Q. Is air pollution the cause for the current spike in non communicable diseases in Sri Lanka and elsewhere?

A. Household air pollution is a major risk factor for non-communicable diseases. It is also one of the top killers. This is particularly related to particulate matter, especially, ultra fine particulate [particles smaller than 100nm] which can escape the lining cells of lung and enter the blood stream causing blood clots that lead to heart attacks, strokes as well as diabetes.

Q. Your advice to the public on how to reduce air pollution both outside and inside homes and maintain a sustainable healthy environment for future generations.

A. Prevention of outdoor air pollution needs inputs from all stakeholders involved in protecting the environment and should aim at removing or controlling sources of air pollution. Open burning and smoking should be avoided by individuals.

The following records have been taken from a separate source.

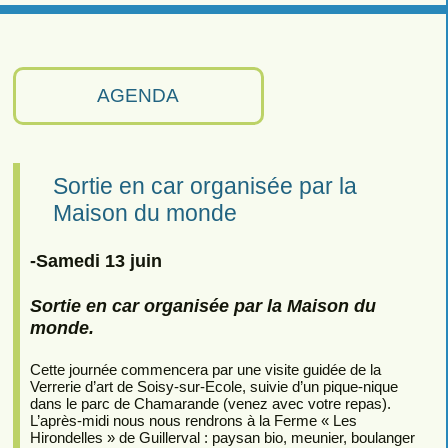
AGENDA
Sortie en car organisée par la
Maison du monde
-Samedi 13 juin
Sortie en car organisée par la Maison du
monde.
Cette journée commencera par une visite guidée de la
Verrerie d’art de Soisy-sur-Ecole, suivie d’un pique-nique
dans le parc de Chamarande (venez avec votre repas).
L’après-midi nous nous rendrons à la Ferme « Les
Hirondelles » de Guillerval : paysan bio, meunier, boulanger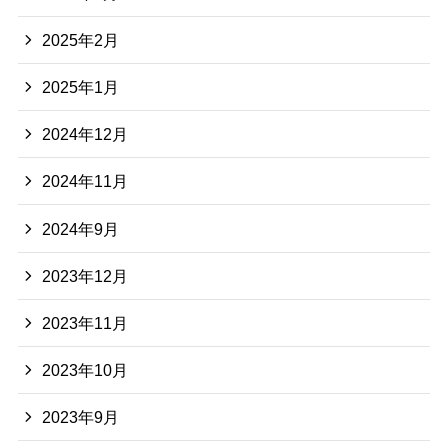
2025年2月
2025年1月
2024年12月
2024年11月
2024年9月
2023年12月
2023年11月
2023年10月
2023年9月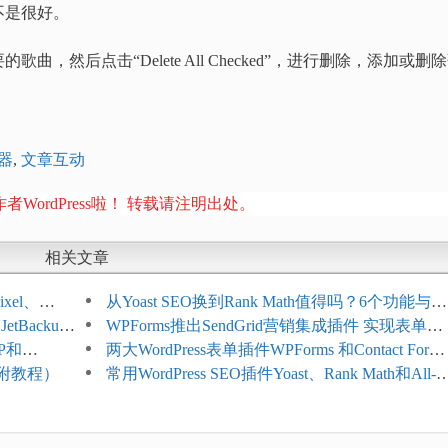
不是很好。
然后点击“Delete All Checked”，进行删除，添加或删
器
,
文章互动
者WordPress啦！ 转载请注明出处。
相关文章
xel、
从Yoast SEO换到Rank Math值得吗？6个功能与切
etBackup
换前检查清单
WPForms推出SendGrid营销集成插件 实现表单联
TP和
系人自动同步
两大WordPress表单插件WPForms 和Contact Form 
名（附教程）
哪个好
常用WordPress SEO插件Yoast、Rank Math和All-in
One SEO对比分析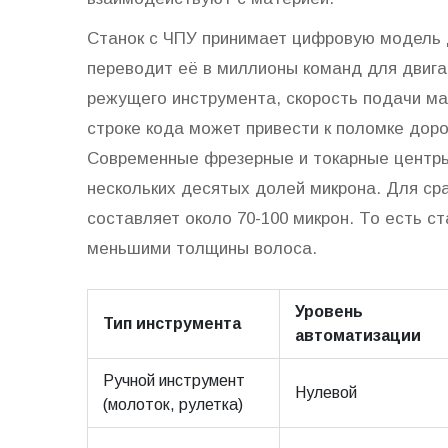
Станок с ЧПУ принимает цифровую модель 
переводит её в миллионы команд для двигат
режущего инструмента, скорость подачи м
строке кода может привести к поломке доро
Современные фрезерные и токарные центр
нескольких десятых долей микрона. Для ср
составляет около 70-100 микрон. То есть ст
меньшими толщины волоса.
Уровень
Тип инструмента
автоматизации
Ручной инструмент
Нулевой
(молоток, рулетка)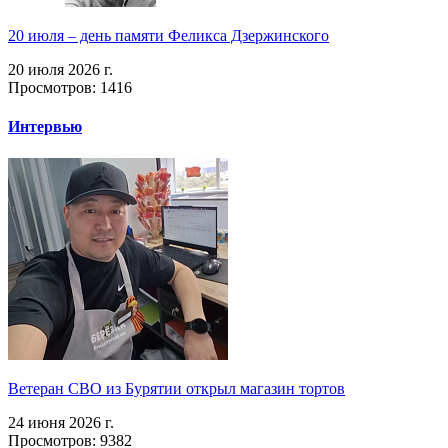
20 июля – день памяти Феликса Дзержинского
20 июля 2026 г.
Просмотров: 1416
Интервью
Ветеран СВО из Бурятии открыл магазин тортов
24 июня 2026 г.
Просмотров: 9382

Particular attention should be given in planning of towns and cities. Residential areas and schools should be located away from highways and main roads. People should be educated about choosing a residential place away from main roads and away from traffic congestion to have a healthy life.

People constantly exposed to dusty and polluted environments and work in such places should wear masks.

People should be advised not to burn any items inside homes that gives off smoke such as mosquito coils and incense sticks.

Kitchens which use firewood should have good ventilation and a chimney and windows for smoke to escape. Windows and doors should be kept open during cooking to avoid smoke accumulation inside the kitchen.

Farmers should be advised not to store paddy inside houses and instead have a separate store outside the house.

Most of all people who have chronic respiratory symptoms should see a respiratory physician to diagnose these respiratory disorders before the lung is irreversibly damaged.